> **Exercise prompt**
Keep every line of the data below that has the string "linecap" and present those lines.

□ □ □

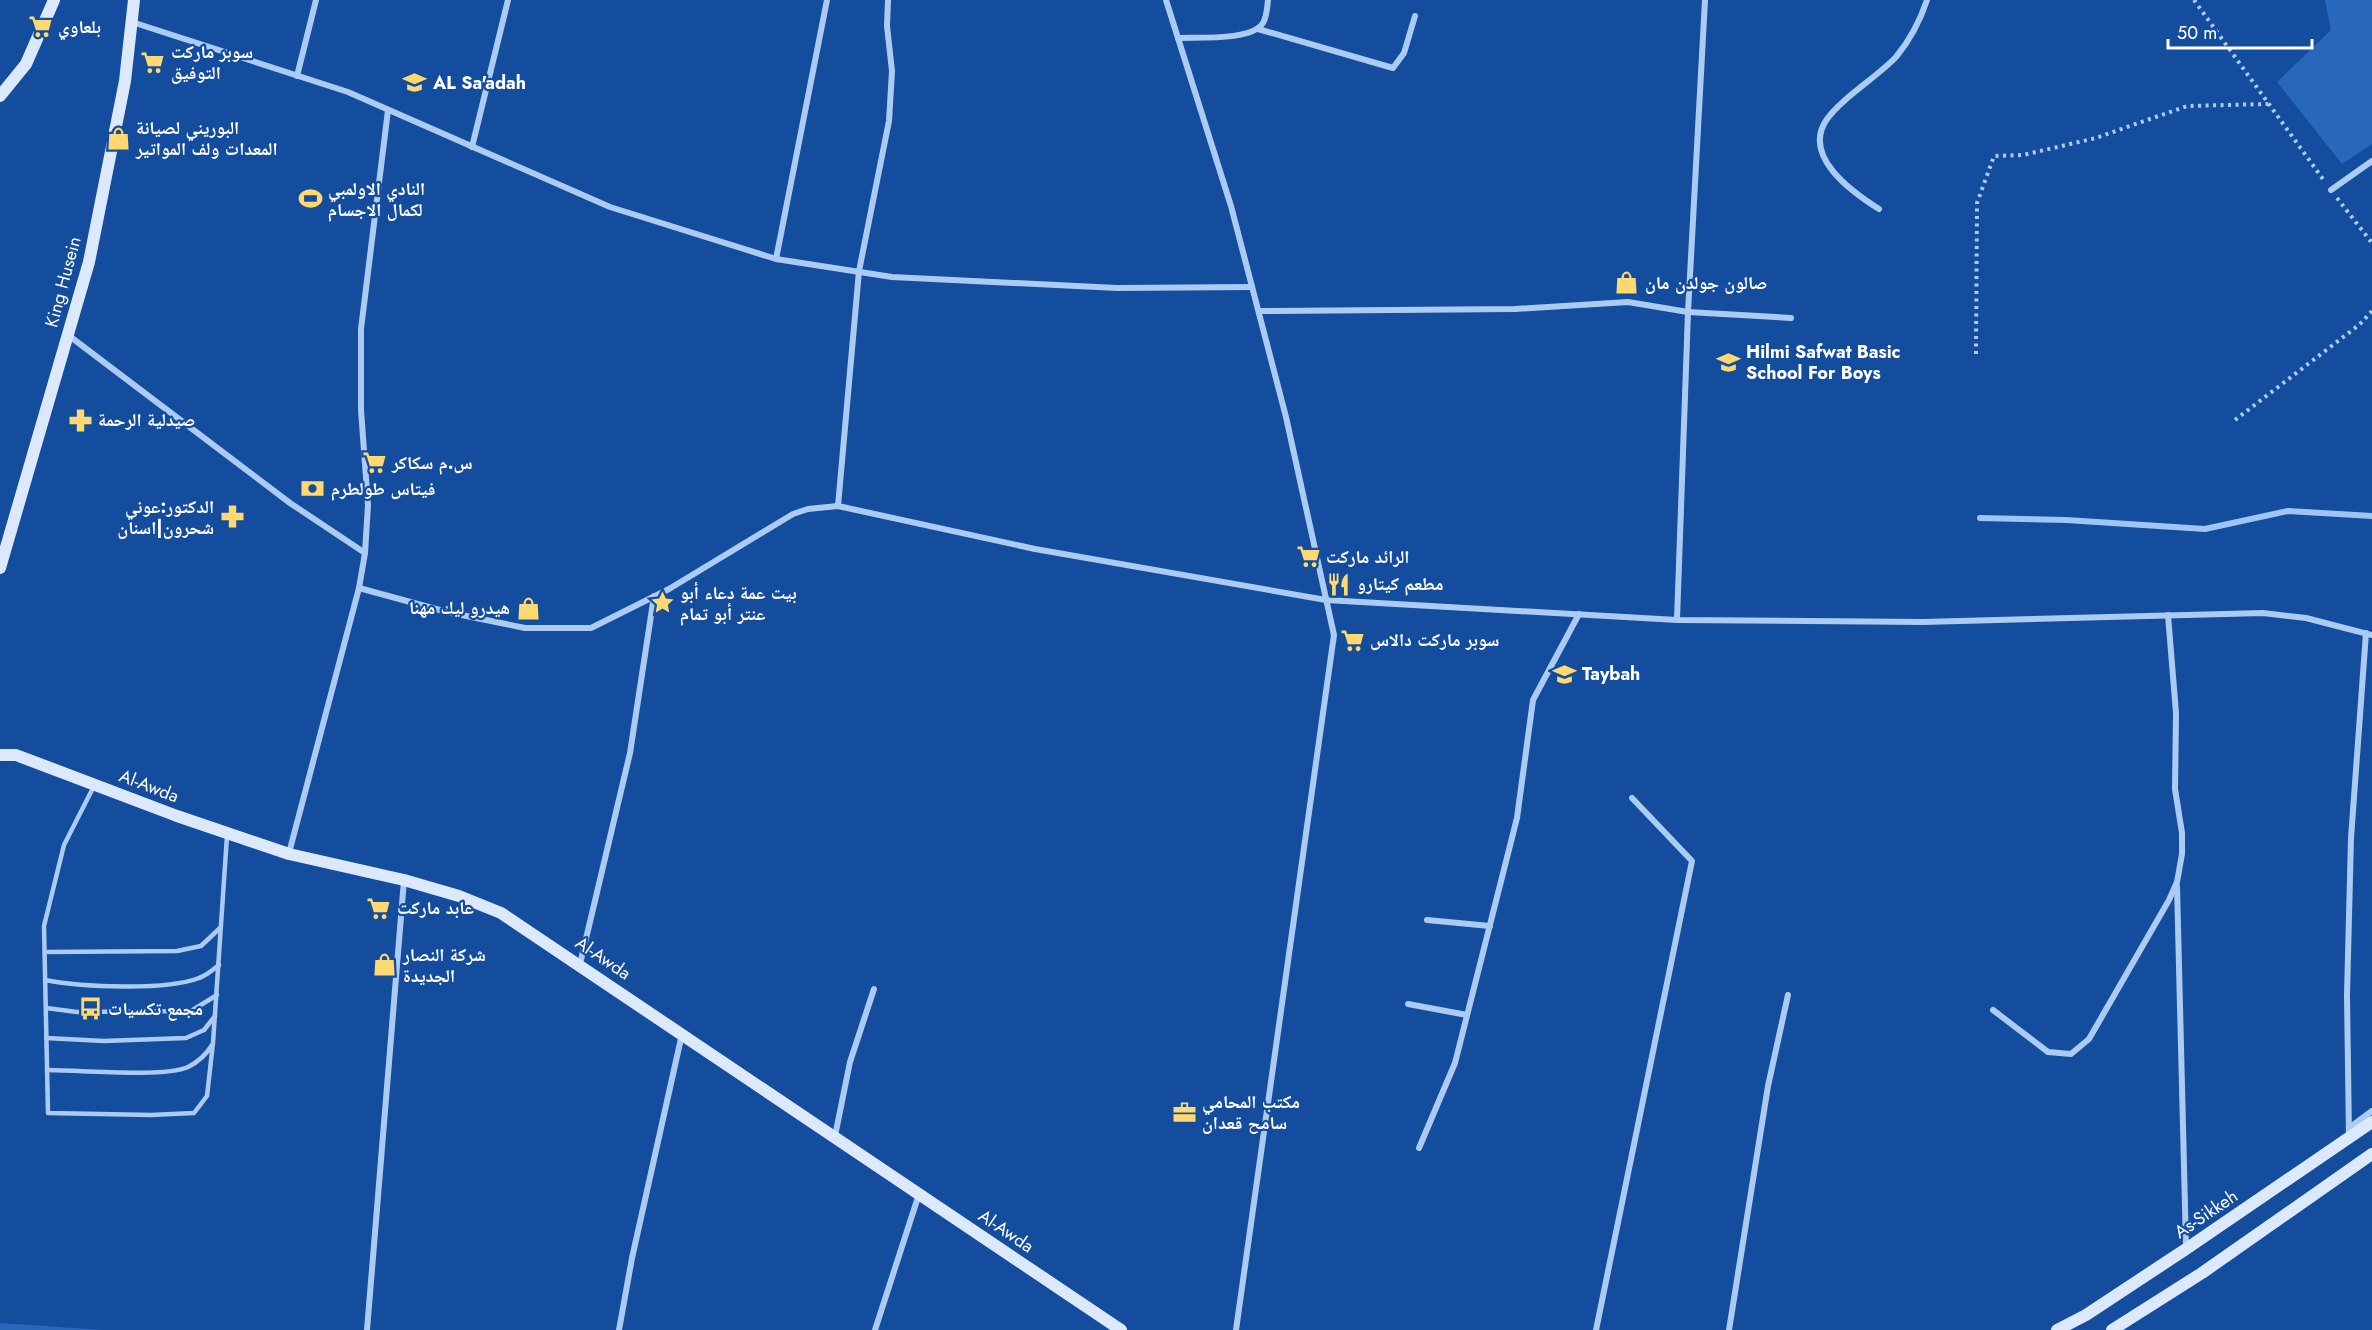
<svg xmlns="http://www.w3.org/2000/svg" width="2372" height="1330" font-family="Jost,'Noto Naskh Arabic',sans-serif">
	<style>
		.green { fill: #2867bc }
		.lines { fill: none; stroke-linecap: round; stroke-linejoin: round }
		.stream { stroke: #9ec5f6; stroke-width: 6 }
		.path { stroke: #accbf3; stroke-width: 4; stroke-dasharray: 3 4.5; stroke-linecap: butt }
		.lane { stroke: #accbf3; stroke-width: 4.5 }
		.street { stroke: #accbf3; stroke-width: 6 }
		.secondary { stroke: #dce9fd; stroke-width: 12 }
		.labels { text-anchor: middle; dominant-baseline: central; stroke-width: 4.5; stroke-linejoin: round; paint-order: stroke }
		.poi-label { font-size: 18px; font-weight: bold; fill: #fff; stroke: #154d9e; text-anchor: start }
		.street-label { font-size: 18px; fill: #fff; stroke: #154d9e }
	</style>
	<rect width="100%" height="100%" fill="#154d9e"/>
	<g class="green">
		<path d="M2325,0H2372V144L2342,164L2277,82L2331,30Z"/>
		<path d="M0,1323L104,1330H0Z"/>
	</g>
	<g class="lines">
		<path class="stream" d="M1980,518L2066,520L2205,529L2288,511L2372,516"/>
		<g class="path">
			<path d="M2194,0L2325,182"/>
			<path d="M2337,198L2372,243"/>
			<path d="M1976,354L1977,203L1994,156L2023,155L2096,138L2187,106L2268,104"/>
			<path d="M2235,420L2359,325L2372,311"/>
		</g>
		<g class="lane">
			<path d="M94,786L64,845L44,926L48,1113L151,1115L194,1113L207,1096L213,1043L227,836"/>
			<path d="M45,952L177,951L201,946L220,928"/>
			<path d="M45,980C82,987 165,991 199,978C206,976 213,970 219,965"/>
			<path d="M46,1008L77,1012L191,1011L217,995"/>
			<path d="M46,1038L104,1041L186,1038L204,1030L215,1016"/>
			<path d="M47,1070C77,1070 164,1078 188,1067C198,1062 206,1055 212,1045"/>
		</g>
		<g class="street">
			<path d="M1166,0L1231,206L1286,417L1334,635L1236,1330"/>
			<path d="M132,22L348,92L610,207L776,259L892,277L1117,288L1252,287"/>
			<path d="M1258,29L1393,68L1404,53L1415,16"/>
			<path d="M1178,38C1199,37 1252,41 1263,23C1267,16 1267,8 1268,0"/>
			<path d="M297,76L316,0"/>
			<path d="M472,147L508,0"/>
			<path d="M2331,190L2372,161"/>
			<path d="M1879,209C1852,192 1801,156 1827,119C1842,98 1877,77 1896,57C1910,40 1920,21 1927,0"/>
			<path d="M776,259L827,0"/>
			<path d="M1259,311L1515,309L1628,302L1688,312L1791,318"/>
			<path d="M68,335L290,503L365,553"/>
			<path d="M838,506L859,271L889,121L892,71L887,26L888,0"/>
			<path d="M359,588L447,612L525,628H591L669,589L793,514L808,509L838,506L1035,549L1326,600L1677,620L1923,622L2263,613L2306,618L2372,635"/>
			<path d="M1677,620L1688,312L1705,0"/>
			<path d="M289,853L359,588L365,553L368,505L361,410V329L388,110"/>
			<path d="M2177,886L2186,1247"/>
			<path d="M1427,920L1490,926"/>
			<path d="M580,964L630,753L654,596"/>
			<path d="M1408,1004L1467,1015"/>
			<path d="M1993,1010L2048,1052L2071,1054L2089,1039L2169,900L2177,882L2182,854V833L2175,789L2176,713L2168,615"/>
			<path d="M2349,1128L2372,1111"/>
			<path d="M835,1136L850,1062L874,989"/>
			<path d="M2349,1138L2347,995L2351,838L2366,633"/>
			<path d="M1419,1148L1455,1063L1517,818L1533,700L1579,614"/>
			<path d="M367,1330L404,880"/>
			<path d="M619,1330L632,1258L682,1034"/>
			<path d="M875,1330L919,1194"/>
			<path d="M1596,1330L1692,861L1632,798"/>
			<path d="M1729,1330L1768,1086L1788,995"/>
		</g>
		<g class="secondary">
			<path d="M0,96L26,64L54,0"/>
			<path d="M0,568L89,262L125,81L134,0"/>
			<path d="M0,755H16L177,816L289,854L404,880L459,896L501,913L1121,1330"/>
			<path d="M2057,1330L2086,1315L2186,1249L2372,1122"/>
			<path d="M2112,1330L2202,1273L2372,1154"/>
		</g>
	</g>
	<defs>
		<symbol id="supermarket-bare" viewBox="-9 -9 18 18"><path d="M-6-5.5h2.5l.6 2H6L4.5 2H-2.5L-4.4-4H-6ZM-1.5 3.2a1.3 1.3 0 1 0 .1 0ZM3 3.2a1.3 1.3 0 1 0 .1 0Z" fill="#ffd96f" stroke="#154d9e" stroke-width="2.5" paint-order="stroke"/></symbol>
		<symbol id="university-bare" viewBox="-9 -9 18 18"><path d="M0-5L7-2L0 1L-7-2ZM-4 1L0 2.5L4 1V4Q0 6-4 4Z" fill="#ffd96f" stroke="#154d9e" stroke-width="2.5" paint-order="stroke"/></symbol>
		<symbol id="shop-bare" viewBox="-9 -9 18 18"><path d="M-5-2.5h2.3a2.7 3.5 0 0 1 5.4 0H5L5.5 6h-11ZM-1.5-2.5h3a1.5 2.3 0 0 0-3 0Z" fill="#ffd96f" stroke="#154d9e" stroke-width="2.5" paint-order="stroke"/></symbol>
		<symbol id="stadium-bare" viewBox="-9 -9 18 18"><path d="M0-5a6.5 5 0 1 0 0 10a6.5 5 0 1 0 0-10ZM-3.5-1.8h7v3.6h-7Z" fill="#ffd96f" stroke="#154d9e" stroke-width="2.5" paint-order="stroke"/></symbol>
		<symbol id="school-bare" viewBox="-9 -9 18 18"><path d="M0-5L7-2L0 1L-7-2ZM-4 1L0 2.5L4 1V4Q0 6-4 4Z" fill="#ffd96f" stroke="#154d9e" stroke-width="2.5" paint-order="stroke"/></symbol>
		<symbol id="pharmacy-bare" viewBox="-9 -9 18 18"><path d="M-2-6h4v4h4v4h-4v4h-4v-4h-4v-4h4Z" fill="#ffd96f" stroke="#154d9e" stroke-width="2.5" paint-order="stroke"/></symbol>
		<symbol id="bank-bare" viewBox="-9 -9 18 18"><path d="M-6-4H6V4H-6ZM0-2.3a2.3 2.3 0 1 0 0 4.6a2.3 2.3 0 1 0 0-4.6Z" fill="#ffd96f" stroke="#154d9e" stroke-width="2.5" paint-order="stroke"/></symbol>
		<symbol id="restaurant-bare" viewBox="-9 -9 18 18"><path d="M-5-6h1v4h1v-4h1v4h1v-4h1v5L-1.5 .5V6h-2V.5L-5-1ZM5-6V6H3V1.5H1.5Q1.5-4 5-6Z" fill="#ffd96f" stroke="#154d9e" stroke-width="2.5" paint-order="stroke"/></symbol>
		<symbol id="sight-bare" viewBox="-9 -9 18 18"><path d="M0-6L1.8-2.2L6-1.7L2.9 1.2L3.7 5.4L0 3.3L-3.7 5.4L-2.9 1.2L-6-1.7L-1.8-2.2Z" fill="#ffd96f" stroke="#154d9e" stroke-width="2.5" paint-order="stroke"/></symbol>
		<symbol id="bus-bare" viewBox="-9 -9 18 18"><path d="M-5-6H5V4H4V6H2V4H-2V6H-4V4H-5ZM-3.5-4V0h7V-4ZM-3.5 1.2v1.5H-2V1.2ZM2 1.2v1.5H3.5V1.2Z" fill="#ffd96f" stroke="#154d9e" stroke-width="2.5" paint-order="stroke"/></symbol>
		<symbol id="office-bare" viewBox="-9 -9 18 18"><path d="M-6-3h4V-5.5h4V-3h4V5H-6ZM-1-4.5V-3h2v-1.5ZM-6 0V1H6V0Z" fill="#ffd96f" stroke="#154d9e" stroke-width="2.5" paint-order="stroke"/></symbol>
	</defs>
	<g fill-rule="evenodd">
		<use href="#supermarket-bare" x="24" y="10" width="33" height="33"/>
		<use href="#supermarket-bare" x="136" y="46" width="33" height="33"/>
		<use href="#university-bare" x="398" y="66" width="33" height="33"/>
		<use href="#shop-bare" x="102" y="122" width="33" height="33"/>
		<use href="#stadium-bare" x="294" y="182" width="33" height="33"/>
		<use href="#shop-bare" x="1610" y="266" width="33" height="33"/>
		<use href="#school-bare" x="1712" y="346" width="33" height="33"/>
		<use href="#pharmacy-bare" x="64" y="404" width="33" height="33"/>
		<use href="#supermarket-bare" x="358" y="446" width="33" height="33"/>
		<use href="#bank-bare" x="296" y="472" width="33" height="33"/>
		<use href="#pharmacy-bare" x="216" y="500" width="33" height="33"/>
		<use href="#supermarket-bare" x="1292" y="540" width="33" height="33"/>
		<use href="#restaurant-bare" x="1322" y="568" width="33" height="33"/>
		<use href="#sight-bare" x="646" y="586" width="33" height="33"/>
		<use href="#shop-bare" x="512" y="592" width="33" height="33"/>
		<use href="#supermarket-bare" x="1336" y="624" width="33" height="33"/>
		<use href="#school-bare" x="1548" y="658" width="33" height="33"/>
		<use href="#supermarket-bare" x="362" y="892" width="33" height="33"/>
		<use href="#shop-bare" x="368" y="948" width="33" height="33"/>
		<use href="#bus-bare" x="74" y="992" width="33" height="33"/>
		<use href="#office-bare" x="1168" y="1096" width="33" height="33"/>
	</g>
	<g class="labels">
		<g class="poi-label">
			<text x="58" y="27">بلعاوي</text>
			<text x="171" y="52">سوبر ماركت<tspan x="171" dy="21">التوفيق</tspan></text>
			<text x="433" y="83">AL Sa'adah</text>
			<text x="136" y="128">البوريني لصيانة<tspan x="136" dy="21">المعدات ولف المواتير</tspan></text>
			<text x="328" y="189">النادي الاولمبي<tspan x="328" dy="21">لكمال الاجسام</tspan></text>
			<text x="1645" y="283">صالون جولدن مان</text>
			<text x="1746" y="352">Hilmi Safwat Basic<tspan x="1746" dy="21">School For Boys</tspan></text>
			<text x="98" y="420">صيدلية الرحمة</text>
			<text x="392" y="463">س.م سكاكر</text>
			<text x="331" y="489">فيتاس طولطرم</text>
			<text x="214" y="507" text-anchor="end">الدكتور:عوني<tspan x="214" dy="21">شحرون|اسنان</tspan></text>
			<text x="1326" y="557">الرائد ماركت</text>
			<text x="1357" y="584">مطعم كيتارو</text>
			<text x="680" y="593">بيت عمة دعاء أبو<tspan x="680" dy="21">عنتر أبو تمام</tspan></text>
			<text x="510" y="608" text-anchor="end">هيدرو ليك مهنا</text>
			<text x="1370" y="640">سوبر ماركت دالاس</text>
			<text x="1582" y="674">Taybah</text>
			<text x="397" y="908">عابد ماركت</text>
			<text x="403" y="955">شركة النصار<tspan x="403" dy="21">الجديدة</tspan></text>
			<text x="108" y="1009">مجمع تكسيات</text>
			<text x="1202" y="1102">مكتب المحامي<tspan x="1202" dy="21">سامح قعدان</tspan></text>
		</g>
		<g class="street-label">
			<text transform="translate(63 282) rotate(-75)">King Husein</text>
			<text transform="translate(149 786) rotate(21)">Al-Awda</text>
			<text transform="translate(603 958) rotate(34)">Al-Awda</text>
			<text transform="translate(2206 1214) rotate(-34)">As-Sikkeh</text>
			<text transform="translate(1006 1231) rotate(34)">Al-Awda</text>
		</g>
	</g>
	<path d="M2168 39v9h144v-9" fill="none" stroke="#ffffff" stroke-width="3"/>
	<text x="2177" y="39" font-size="18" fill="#ffffff" stroke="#154d9e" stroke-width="4.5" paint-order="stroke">50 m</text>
</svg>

□ □ □

> **Solution**
		.lines { fill: none; stroke-linecap: round; stroke-linejoin: round }
		.path { stroke: #accbf3; stroke-width: 4; stroke-dasharray: 3 4.5; stroke-linecap: butt }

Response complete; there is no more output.